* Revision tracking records
----
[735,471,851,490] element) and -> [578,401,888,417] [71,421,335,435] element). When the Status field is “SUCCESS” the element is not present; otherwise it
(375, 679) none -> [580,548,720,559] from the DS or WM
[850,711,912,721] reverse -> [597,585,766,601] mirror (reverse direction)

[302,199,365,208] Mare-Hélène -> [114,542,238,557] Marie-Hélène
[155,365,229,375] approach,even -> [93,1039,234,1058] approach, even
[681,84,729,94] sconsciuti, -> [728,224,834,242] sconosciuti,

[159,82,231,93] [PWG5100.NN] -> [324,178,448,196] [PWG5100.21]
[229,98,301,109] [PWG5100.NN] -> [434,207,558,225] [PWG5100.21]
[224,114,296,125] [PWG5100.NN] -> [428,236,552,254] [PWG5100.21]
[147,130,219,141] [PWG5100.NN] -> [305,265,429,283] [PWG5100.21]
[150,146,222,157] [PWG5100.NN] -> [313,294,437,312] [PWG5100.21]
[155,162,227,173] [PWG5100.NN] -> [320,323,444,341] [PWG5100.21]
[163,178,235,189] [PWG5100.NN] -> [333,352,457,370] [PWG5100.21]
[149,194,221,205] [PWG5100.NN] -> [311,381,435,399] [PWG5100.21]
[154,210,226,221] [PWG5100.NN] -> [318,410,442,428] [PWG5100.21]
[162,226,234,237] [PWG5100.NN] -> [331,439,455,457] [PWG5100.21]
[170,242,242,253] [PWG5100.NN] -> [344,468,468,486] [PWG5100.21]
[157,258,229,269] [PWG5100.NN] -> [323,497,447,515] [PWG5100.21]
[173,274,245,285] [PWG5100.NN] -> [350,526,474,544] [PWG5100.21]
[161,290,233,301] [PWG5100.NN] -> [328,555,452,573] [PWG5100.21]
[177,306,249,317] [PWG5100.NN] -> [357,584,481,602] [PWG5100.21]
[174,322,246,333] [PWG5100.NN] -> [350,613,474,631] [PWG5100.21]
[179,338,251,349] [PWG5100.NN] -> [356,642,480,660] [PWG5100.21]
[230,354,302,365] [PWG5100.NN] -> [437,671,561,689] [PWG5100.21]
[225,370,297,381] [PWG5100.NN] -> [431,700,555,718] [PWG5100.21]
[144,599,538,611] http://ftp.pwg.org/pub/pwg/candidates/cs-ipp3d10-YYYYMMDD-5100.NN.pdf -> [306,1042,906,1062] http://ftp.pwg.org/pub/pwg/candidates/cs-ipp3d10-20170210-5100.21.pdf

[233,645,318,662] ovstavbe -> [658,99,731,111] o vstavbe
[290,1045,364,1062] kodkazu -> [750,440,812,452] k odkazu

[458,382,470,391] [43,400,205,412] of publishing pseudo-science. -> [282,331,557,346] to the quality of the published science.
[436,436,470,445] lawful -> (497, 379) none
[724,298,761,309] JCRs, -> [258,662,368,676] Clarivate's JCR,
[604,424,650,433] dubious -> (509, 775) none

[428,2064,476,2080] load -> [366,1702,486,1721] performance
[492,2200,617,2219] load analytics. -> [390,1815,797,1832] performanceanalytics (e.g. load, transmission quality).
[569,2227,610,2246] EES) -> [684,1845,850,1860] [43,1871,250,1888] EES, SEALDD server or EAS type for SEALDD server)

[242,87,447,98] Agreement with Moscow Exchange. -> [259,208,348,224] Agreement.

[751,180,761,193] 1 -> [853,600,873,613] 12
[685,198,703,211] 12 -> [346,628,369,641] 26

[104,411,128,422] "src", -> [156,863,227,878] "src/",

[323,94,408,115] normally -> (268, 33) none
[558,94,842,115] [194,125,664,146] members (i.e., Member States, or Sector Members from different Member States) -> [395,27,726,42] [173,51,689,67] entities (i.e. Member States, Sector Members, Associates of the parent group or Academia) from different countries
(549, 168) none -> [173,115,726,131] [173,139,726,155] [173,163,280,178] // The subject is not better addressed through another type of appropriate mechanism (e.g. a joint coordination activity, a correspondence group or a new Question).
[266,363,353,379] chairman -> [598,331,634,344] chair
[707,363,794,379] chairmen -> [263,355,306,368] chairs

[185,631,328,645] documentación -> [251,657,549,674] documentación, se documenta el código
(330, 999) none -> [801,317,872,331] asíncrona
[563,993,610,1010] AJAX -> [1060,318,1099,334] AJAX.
----
* WORK TO COMPLETE
Print out each record above exactly, with nothing omitted.

* SOLUTION FOR THIS EXERCISE
[735,471,851,490] element) and -> [578,401,888,417] [71,421,335,435] element). When the Status field is “SUCCESS” the element is not present; otherwise it
(375, 679) none -> [580,548,720,559] from the DS or WM
[850,711,912,721] reverse -> [597,585,766,601] mirror (reverse direction)

[302,199,365,208] Mare-Hélène -> [114,542,238,557] Marie-Hélène
[155,365,229,375] approach,even -> [93,1039,234,1058] approach, even
[681,84,729,94] sconsciuti, -> [728,224,834,242] sconosciuti,

[159,82,231,93] [PWG5100.NN] -> [324,178,448,196] [PWG5100.21]
[229,98,301,109] [PWG5100.NN] -> [434,207,558,225] [PWG5100.21]
[224,114,296,125] [PWG5100.NN] -> [428,236,552,254] [PWG5100.21]
[147,130,219,141] [PWG5100.NN] -> [305,265,429,283] [PWG5100.21]
[150,146,222,157] [PWG5100.NN] -> [313,294,437,312] [PWG5100.21]
[155,162,227,173] [PWG5100.NN] -> [320,323,444,341] [PWG5100.21]
[163,178,235,189] [PWG5100.NN] -> [333,352,457,370] [PWG5100.21]
[149,194,221,205] [PWG5100.NN] -> [311,381,435,399] [PWG5100.21]
[154,210,226,221] [PWG5100.NN] -> [318,410,442,428] [PWG5100.21]
[162,226,234,237] [PWG5100.NN] -> [331,439,455,457] [PWG5100.21]
[170,242,242,253] [PWG5100.NN] -> [344,468,468,486] [PWG5100.21]
[157,258,229,269] [PWG5100.NN] -> [323,497,447,515] [PWG5100.21]
[173,274,245,285] [PWG5100.NN] -> [350,526,474,544] [PWG5100.21]
[161,290,233,301] [PWG5100.NN] -> [328,555,452,573] [PWG5100.21]
[177,306,249,317] [PWG5100.NN] -> [357,584,481,602] [PWG5100.21]
[174,322,246,333] [PWG5100.NN] -> [350,613,474,631] [PWG5100.21]
[179,338,251,349] [PWG5100.NN] -> [356,642,480,660] [PWG5100.21]
[230,354,302,365] [PWG5100.NN] -> [437,671,561,689] [PWG5100.21]
[225,370,297,381] [PWG5100.NN] -> [431,700,555,718] [PWG5100.21]
[144,599,538,611] http://ftp.pwg.org/pub/pwg/candidates/cs-ipp3d10-YYYYMMDD-5100.NN.pdf -> [306,1042,906,1062] http://ftp.pwg.org/pub/pwg/candidates/cs-ipp3d10-20170210-5100.21.pdf

[233,645,318,662] ovstavbe -> [658,99,731,111] o vstavbe
[290,1045,364,1062] kodkazu -> [750,440,812,452] k odkazu

[458,382,470,391] [43,400,205,412] of publishing pseudo-science. -> [282,331,557,346] to the quality of the published science.
[436,436,470,445] lawful -> (497, 379) none
[724,298,761,309] JCRs, -> [258,662,368,676] Clarivate's JCR,
[604,424,650,433] dubious -> (509, 775) none

[428,2064,476,2080] load -> [366,1702,486,1721] performance
[492,2200,617,2219] load analytics. -> [390,1815,797,1832] performanceanalytics (e.g. load, transmission quality).
[569,2227,610,2246] EES) -> [684,1845,850,1860] [43,1871,250,1888] EES, SEALDD server or EAS type for SEALDD server)

[242,87,447,98] Agreement with Moscow Exchange. -> [259,208,348,224] Agreement.

[751,180,761,193] 1 -> [853,600,873,613] 12
[685,198,703,211] 12 -> [346,628,369,641] 26

[104,411,128,422] "src", -> [156,863,227,878] "src/",

[323,94,408,115] normally -> (268, 33) none
[558,94,842,115] [194,125,664,146] members (i.e., Member States, or Sector Members from different Member States) -> [395,27,726,42] [173,51,689,67] entities (i.e. Member States, Sector Members, Associates of the parent group or Academia) from different countries
(549, 168) none -> [173,115,726,131] [173,139,726,155] [173,163,280,178] // The subject is not better addressed through another type of appropriate mechanism (e.g. a joint coordination activity, a correspondence group or a new Question).
[266,363,353,379] chairman -> [598,331,634,344] chair
[707,363,794,379] chairmen -> [263,355,306,368] chairs

[185,631,328,645] documentación -> [251,657,549,674] documentación, se documenta el código
(330, 999) none -> [801,317,872,331] asíncrona
[563,993,610,1010] AJAX -> [1060,318,1099,334] AJAX.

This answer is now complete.